Do końca ważności wizy zostalo 3 dni, a do granicy ponad 250 km. Wystarczająco dużo czasu, żeby dojechać rowerem, jednak decydujemy, że chcemy spokojnie zobaczyć Devghat. Devghat (5 km na północ Narayangadhi) to miejsce ważne dla wyznawców hinduizmu. Jest tutaj skupisko świątyń, ale rownież miejsce, gdzie łączą się dwie rzeki Trisuli i Kali Gandaki. Jest to jedno z najlepszych miejsc by umrzeć. Codziennie kremowane są tutaj ciała przywożone, często z daleka. Stosy drewna, ciała przywożone na traktorach, pływające kwiaty, mężczyźni obcinający swoje włosy (jesli Ktoś ważny umiera np. matka, ojciec mężczyzna goli się). Jesteśmy świadkami pożegnania człowieka na ziemi.





Z Narayangadh jedziemy ciężarówką do Lumbini. Ciężarówki nepalskie mają swój klimat- kolorowe w środku i na zewnątrz. Nasi towarzysze podróży też bardzo wyluzowani:), ale na szczęście cali dojechaliśmy na miejsce. Potem nocne szukanie miejsca na namiot i trafiliśmy na pole minowe, na szczęście była w pobliżu woda:).



Lumbini to miejsce kultu wyznawców buddyzmu, tutaj narodził się Budda. Oczywiście jest to miejsce bardzo turystyczne. Na ogromnym obszarze znajduje się wiele świątyń wybudowanych przez społeczność różnych narodowości. Po kilku świątyniach jesteśmy zmęczeni:)


Wielka Stupa.

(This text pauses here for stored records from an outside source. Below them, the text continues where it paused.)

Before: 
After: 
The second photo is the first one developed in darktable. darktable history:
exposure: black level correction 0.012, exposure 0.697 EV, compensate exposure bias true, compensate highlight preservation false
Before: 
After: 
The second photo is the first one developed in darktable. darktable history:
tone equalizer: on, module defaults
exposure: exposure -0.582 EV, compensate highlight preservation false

Niemcy- Fundacja Tary


Thai Royal, Tajlandia

Anaconda spotkana po drodze:)

A potem w Sunali przekraczamy granice i od tego momentu wkraczamy w inny świat...

P.S Dziękujemy wszystkim za słowa wsparcie:)Trzeba zatem ubrać buty i dalej jechać w drogę, nie rozglądając się zbytnio za siebie)


p.s Przepraszam za błędy, brak możliwości korekty.